I think a lot about time. I've written about it a great deal (including my last post which began in a very similar fashion...I repeat myself a lot, too). Time is one of those abstractions that we chase down rabbit holes thinking we can actually figure it out.
In my experience, we can't. Or at least I can't.
I do note that we often treat time like a commodity. We've got nothing but time. We have plenty of time. He has too much time on his hands.
I think we also acknowledge that it is fleeting. Time keeps on slipping, slipping, into the future. Time is running out. If I could keep time in a bottle. We have no more time. Time's up.
But it is those moments in time (aren't all moments in time) that we cherish or hate. Those are the memorable times we think about fondly and wish we could relive or regret deeply and wish we could change. Time, however, has nothing to do with either scenario. Apparently there is no time to go back and relive or redo. We do literally keep slipping into the future.

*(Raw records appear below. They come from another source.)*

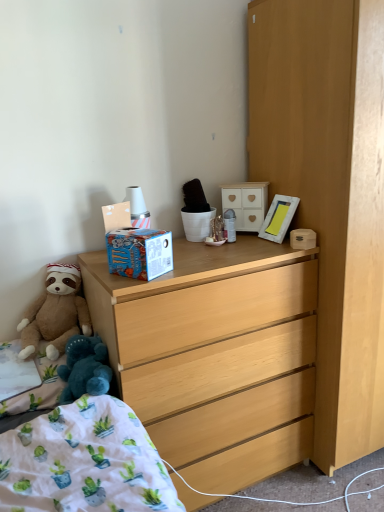
This screenshot has height=512, width=384. Describe the element at coordinates (55, 313) in the screenshot. I see `brown plush teddy bear at lower left` at that location.

What do you see at coordinates (216, 355) in the screenshot? Image resolution: width=384 pixels, height=512 pixels. I see `light wood dresser at center` at bounding box center [216, 355].

This screenshot has width=384, height=512. Describe the element at coordinates (246, 203) in the screenshot. I see `white painted wood cabinet at upper center, which is the 2th cabinetry from bottom to top` at that location.

Locate an element on the screen. The image size is (384, 512). light wood dresser at right, which ranks as the first cabinetry in right-to-left order is located at coordinates (330, 191).

Which is behind, point (55, 310) or point (295, 223)?

The point (295, 223) is farther from the camera.

Is brown plush teddy bear at lower left thinner than light wood dresser at right, which ranks as the 2th cabinetry in left-to-right order?

Yes.

Does brown plush teddy bear at lower left have a larger size compared to light wood dresser at right, the second cabinetry in the back-to-front sequence?

No.

Consider the image. From the image's perspective, is brown plush teddy bear at lower left on light wood dresser at right, which ranks as the first cabinetry in right-to-left order?

Actually, brown plush teddy bear at lower left appears below light wood dresser at right, which ranks as the first cabinetry in right-to-left order, in the image.

Which of these two, white wooden picture frame at upper right or light wood dresser at right, marked as the second cabinetry in a top-to-bottom arrangement, stands shorter?

white wooden picture frame at upper right.

Which is less distant, (x=267, y=229) or (x=344, y=388)?

The point (x=344, y=388) is more forward.

Identify the location of picture frame on the left of light wood dresser at right, which ranks as the 2th cabinetry in left-to-right order. 279,218.

From a real-world perspective, is white wooden picture frame at upper right located higher than light wood dresser at right, positioned as the first cabinetry in front-to-back order?

Correct, in the physical world, white wooden picture frame at upper right is higher than light wood dresser at right, positioned as the first cabinetry in front-to-back order.

Which object is positioned more to the right, light wood dresser at right, marked as the second cabinetry in a top-to-bottom arrangement, or white painted wood cabinet at upper center, which is counted as the 2th cabinetry, starting from the right?

light wood dresser at right, marked as the second cabinetry in a top-to-bottom arrangement, is more to the right.

Which is farther, (324,239) or (259,182)?

The point (259,182) is behind.

Looking at this image, could you tell me if light wood dresser at right, marked as the second cabinetry in a top-to-bottom arrangement, is facing white painted wood cabinet at upper center, which is counted as the 2th cabinetry, starting from the right?

No, light wood dresser at right, marked as the second cabinetry in a top-to-bottom arrangement, is not turned towards white painted wood cabinet at upper center, which is counted as the 2th cabinetry, starting from the right.

Looking at this image, is the surface of light wood dresser at right, positioned as the first cabinetry in front-to-back order, in direct contact with white painted wood cabinet at upper center, which is the 2th cabinetry from bottom to top?

light wood dresser at right, positioned as the first cabinetry in front-to-back order, and white painted wood cabinet at upper center, which is the 2th cabinetry from bottom to top, are not in contact.

Is white wooden picture frame at upper right to the right of light wood dresser at center from the viewer's perspective?

Yes.

In the image, there is a white wooden picture frame at upper right. Where is `desk below it (from the image's perspective)`? The image size is (384, 512). desk below it (from the image's perspective) is located at coordinates (216, 355).

Is point (281, 199) behind point (213, 405)?

Yes, point (281, 199) is farther from viewer.

Is white wooden picture frame at upper right inside the boundaries of light wood dresser at center, or outside?

white wooden picture frame at upper right is not inside light wood dresser at center, it's outside.

Is light wood dresser at right, which ranks as the first cabinetry in right-to-left order, oriented away from brown plush teddy bear at lower left?

light wood dresser at right, which ranks as the first cabinetry in right-to-left order, does not have its back to brown plush teddy bear at lower left.

Looking at this image, from the image's perspective, is light wood dresser at right, which ranks as the 2th cabinetry in left-to-right order, above or below brown plush teddy bear at lower left?

From the image's perspective, light wood dresser at right, which ranks as the 2th cabinetry in left-to-right order, appears above brown plush teddy bear at lower left.

From a real-world perspective, is light wood dresser at right, which is the first cabinetry in bottom-to-top order, physically below brown plush teddy bear at lower left?

No, from a real-world perspective, light wood dresser at right, which is the first cabinetry in bottom-to-top order, is not under brown plush teddy bear at lower left.

Could you measure the distance between light wood dresser at right, positioned as the first cabinetry in front-to-back order, and brown plush teddy bear at lower left?

They are 3.40 feet apart.

Is light wood dresser at center positioned with its back to light wood dresser at right, which is the first cabinetry in bottom-to-top order?

light wood dresser at center is not turned away from light wood dresser at right, which is the first cabinetry in bottom-to-top order.

Do you think light wood dresser at center is within light wood dresser at right, which ranks as the 2th cabinetry in left-to-right order, or outside of it?

light wood dresser at center is not enclosed by light wood dresser at right, which ranks as the 2th cabinetry in left-to-right order.

Visually, is light wood dresser at center positioned to the left or to the right of light wood dresser at right, marked as the second cabinetry in a top-to-bottom arrangement?

light wood dresser at center is positioned on light wood dresser at right, marked as the second cabinetry in a top-to-bottom arrangement,'s left side.

Where is `desk located on the left of light wood dresser at right, which ranks as the 2th cabinetry in left-to-right order`? This screenshot has width=384, height=512. desk located on the left of light wood dresser at right, which ranks as the 2th cabinetry in left-to-right order is located at coordinates (216, 355).

Find the location of `cabinetry that is the 2nd object located above the light wood dresser at center (from the image's perspective)`. cabinetry that is the 2nd object located above the light wood dresser at center (from the image's perspective) is located at coordinates (246, 203).

Would you say white painted wood cabinet at upper center, acting as the 1th cabinetry starting from the back, is inside or outside light wood dresser at center?

white painted wood cabinet at upper center, acting as the 1th cabinetry starting from the back, lies outside light wood dresser at center.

Or do we? That's where my ponderings start chasing their tails and get tied up in knots. If time isn't linear how can we slip into the future. Shouldn't we be slipping in all directions at once? And if that is the case, then shouldn't there be the possibility that we could crisscross over something we've done before?
I guess I'm referring to the metaphysical "we" because I don't think the physical "we" can do much of anything except age. The metaphysical "we" has more leeway to get all cosmic with theories about time, space and the whole universal enchilada.
I suppose I think a lot about time because I would like it if it was more flexible and allowed me do overs. Because I don't see the point in doing something stupid at one time (pun intended) and being too young and stupid to know any better and then not being able to correct it when you are old enough to realize how stupid it was.
In retrospect I would be redoing a good deal of my life before aged 50.
But part of my also has come to the conclusion that it doesn't really matter in the grand scheme of things. If in reality we just live, do shit, and eventually die then correcting the stupid things we did as some point is pointless. On the other hand, if we are on some grand metaphysical journey to achieve some level of perfection and learn lessons, then fixing things does make sense.
I do have this nasty suspicion that if the latter is true I'd redo all of the things I regret only to be handed a list of the ones I should have regretted but didn't.
I also imagine that on that list would be trying to figure time in the first place.